7.1 Compiling with Mac OS X

For this GENESIS 2.4 beta release, we would appreciate comments and feedback from other users of recent versions of Mac OS X, and the upcoming Yosemite release, in particular.

If compilation fails because of errors in netcdf, see the earlier comments on changing the definitions for the netCDF file format, in order to disable it. Recent changes to the src/diskio library have likely solved this problem.

For most Mac users, the biggest problem will be installing the necessary X window system libraries, and locating where they are installed in order to properly set the Makefile definitions in the section "Mac OS X and Darwin (PPC and Intel x86 based systems)".

It is recommended that you first try "make nxgenesis" to see if there are any problems other than with the installation of XODUS. XODUS makes use of the legacy Athena Widget set (Xaw) within the libraries. When building GENESIS with XODUS, you may encounter compilation errors involving the failure to find header files for Xlib.h and Intrinsic.h, which are expected to be in /usr/X11/include/.

Support for the version of the X11 libraries is often found within the 'Xcode' developer toolset provided by Apple. On newer Macs, there will be a menu within Xcode for installing development packages. Another option is to visit the web site htp:// for a version of the X.Org X Window System that runs on OS X.

The paths shown for XLIB and XINCLUDE in Makefile.dist may not be valid, but might not cause problems if the compiler is aware of the actual location of the needed X libraries and include files.

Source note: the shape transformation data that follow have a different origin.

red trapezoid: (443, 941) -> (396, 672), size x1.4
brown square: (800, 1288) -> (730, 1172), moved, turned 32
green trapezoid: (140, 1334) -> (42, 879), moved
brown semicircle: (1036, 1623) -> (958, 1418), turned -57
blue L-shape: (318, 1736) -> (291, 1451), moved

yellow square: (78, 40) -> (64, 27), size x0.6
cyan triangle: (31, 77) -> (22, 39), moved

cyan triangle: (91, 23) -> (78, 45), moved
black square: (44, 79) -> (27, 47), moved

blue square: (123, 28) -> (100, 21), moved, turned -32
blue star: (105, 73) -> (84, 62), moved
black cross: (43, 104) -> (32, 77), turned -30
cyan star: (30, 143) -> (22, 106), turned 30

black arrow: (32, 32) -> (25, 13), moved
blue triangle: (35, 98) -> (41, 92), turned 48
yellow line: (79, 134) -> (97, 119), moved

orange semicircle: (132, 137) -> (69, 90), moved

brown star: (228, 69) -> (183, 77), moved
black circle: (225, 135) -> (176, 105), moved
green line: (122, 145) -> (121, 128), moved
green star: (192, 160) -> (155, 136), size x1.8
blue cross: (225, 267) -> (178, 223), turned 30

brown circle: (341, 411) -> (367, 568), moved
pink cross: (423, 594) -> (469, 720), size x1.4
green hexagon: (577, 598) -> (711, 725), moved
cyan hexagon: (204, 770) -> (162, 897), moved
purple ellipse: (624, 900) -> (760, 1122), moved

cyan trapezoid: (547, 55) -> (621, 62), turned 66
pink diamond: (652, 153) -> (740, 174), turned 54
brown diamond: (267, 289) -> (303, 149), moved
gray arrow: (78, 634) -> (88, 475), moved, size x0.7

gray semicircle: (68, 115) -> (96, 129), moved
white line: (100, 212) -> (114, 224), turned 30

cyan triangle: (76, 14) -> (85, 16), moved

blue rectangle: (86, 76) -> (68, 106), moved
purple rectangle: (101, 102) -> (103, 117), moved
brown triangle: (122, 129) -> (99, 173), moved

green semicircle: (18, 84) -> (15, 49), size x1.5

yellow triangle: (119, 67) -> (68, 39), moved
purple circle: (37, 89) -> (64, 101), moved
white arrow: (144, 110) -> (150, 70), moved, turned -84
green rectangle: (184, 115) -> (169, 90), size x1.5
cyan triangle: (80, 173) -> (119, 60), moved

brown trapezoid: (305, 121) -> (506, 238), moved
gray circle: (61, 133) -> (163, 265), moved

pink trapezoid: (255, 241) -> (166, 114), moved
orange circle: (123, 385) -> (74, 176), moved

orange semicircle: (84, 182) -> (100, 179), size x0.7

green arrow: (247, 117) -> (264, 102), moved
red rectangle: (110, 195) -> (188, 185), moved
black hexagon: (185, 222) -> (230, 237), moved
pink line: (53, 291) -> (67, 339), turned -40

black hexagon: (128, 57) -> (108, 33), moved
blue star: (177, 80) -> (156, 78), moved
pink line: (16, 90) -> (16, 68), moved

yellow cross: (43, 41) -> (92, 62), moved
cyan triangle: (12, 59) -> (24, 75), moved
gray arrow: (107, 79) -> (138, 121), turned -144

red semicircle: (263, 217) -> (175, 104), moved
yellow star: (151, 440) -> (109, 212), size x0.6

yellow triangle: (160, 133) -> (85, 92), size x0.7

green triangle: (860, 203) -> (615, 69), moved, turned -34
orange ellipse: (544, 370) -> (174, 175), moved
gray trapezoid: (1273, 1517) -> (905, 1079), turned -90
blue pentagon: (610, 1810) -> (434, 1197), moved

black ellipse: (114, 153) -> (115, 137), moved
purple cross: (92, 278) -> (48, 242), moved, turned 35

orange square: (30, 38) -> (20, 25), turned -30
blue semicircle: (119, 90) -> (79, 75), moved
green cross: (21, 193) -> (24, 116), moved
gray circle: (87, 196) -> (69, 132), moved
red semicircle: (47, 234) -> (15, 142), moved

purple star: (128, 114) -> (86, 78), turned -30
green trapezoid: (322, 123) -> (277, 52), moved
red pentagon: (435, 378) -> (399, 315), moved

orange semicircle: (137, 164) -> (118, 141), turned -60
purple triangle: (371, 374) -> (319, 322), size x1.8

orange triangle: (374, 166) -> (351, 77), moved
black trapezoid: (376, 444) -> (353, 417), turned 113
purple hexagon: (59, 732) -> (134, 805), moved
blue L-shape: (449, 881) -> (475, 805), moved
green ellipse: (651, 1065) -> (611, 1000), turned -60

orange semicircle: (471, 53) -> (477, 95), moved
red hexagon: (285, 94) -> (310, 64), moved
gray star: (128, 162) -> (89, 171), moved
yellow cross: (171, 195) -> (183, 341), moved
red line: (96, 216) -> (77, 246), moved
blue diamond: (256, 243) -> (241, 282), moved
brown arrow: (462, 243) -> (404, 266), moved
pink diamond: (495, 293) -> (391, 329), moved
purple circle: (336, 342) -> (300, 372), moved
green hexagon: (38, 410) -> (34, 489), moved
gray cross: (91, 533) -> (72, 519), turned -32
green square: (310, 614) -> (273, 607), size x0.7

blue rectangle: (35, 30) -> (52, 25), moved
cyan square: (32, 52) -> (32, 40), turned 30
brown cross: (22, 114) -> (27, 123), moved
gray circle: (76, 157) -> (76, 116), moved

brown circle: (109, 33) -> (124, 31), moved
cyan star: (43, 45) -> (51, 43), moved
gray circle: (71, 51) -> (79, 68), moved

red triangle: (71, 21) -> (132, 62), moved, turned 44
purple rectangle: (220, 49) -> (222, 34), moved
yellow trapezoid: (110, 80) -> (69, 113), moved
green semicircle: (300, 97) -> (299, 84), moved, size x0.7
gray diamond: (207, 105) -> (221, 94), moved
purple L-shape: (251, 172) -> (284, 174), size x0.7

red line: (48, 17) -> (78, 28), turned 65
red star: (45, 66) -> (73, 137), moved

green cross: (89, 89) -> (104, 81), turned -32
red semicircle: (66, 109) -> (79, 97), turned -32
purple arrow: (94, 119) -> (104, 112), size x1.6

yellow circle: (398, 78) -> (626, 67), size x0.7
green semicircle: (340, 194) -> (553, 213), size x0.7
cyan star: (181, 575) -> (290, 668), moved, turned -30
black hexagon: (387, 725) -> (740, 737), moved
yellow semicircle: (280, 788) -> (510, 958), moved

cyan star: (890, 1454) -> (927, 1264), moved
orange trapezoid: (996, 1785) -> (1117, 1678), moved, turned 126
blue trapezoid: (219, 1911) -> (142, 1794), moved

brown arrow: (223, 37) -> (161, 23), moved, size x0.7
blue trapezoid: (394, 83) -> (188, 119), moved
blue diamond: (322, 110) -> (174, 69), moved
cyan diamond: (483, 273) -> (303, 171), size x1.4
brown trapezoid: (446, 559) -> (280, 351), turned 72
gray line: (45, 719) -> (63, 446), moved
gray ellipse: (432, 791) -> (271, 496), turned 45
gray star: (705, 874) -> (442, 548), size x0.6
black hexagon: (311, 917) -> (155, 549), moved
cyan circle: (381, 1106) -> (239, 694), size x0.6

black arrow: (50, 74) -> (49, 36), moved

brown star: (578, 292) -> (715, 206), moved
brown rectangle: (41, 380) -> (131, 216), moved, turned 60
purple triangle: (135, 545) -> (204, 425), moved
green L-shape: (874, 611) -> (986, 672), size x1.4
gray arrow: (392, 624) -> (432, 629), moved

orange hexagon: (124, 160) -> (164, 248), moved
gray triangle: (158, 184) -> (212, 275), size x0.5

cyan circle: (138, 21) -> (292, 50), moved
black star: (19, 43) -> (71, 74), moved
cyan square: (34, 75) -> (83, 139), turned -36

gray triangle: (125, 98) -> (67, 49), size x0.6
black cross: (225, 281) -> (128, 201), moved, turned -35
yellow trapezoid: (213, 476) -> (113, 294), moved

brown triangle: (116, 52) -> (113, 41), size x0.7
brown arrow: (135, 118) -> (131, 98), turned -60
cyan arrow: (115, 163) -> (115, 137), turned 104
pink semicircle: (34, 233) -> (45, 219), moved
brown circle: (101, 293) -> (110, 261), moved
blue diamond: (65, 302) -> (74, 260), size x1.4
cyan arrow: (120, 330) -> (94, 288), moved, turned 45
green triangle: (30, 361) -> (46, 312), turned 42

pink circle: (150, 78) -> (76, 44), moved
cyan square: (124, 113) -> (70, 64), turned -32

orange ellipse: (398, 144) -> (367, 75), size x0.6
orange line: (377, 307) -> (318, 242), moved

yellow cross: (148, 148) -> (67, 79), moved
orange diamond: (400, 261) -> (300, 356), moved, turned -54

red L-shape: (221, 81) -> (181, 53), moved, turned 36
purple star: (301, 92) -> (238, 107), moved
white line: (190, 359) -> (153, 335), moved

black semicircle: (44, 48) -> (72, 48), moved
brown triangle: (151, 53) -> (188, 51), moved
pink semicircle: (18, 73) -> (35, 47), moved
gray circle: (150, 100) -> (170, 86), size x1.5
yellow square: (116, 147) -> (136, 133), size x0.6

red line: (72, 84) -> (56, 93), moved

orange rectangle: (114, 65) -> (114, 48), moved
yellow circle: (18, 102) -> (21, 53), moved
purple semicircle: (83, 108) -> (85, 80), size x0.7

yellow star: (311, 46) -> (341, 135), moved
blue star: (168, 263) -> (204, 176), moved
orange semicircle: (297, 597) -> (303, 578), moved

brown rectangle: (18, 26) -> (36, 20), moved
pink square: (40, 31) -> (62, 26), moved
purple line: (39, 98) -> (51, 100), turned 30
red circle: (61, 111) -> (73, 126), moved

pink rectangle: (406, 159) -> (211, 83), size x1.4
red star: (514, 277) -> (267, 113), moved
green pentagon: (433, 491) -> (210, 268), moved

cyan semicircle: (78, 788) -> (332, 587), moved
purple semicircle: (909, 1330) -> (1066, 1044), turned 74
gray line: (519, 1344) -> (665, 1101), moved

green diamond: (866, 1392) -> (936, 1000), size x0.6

Please see README.bindist in the top-level directory.

8.1 Floating Point Variation

The default compiler options will differ for different compilers (say Intel versus GNU) and may differ for different versions of the same compiler; these default options will probably dictate how floating point operations are carried out on a given system.

It may be possible to make different processors produce very similar results by using appropriate compiler options. For example, computations can be made more consistent among x86 systems by providing the '-mfpmath=387 -ffloat-store' flags to the gcc compiler. However, this is a least common denominator approach and may result in significant performance degradation. Compiler options which break ISO or IEEE floating point conformance will break GENESIS! In particular, the gcc option -funsafe-math-optimizations (implied by -ffast-math) is known to cause some GENESIS operations to fail.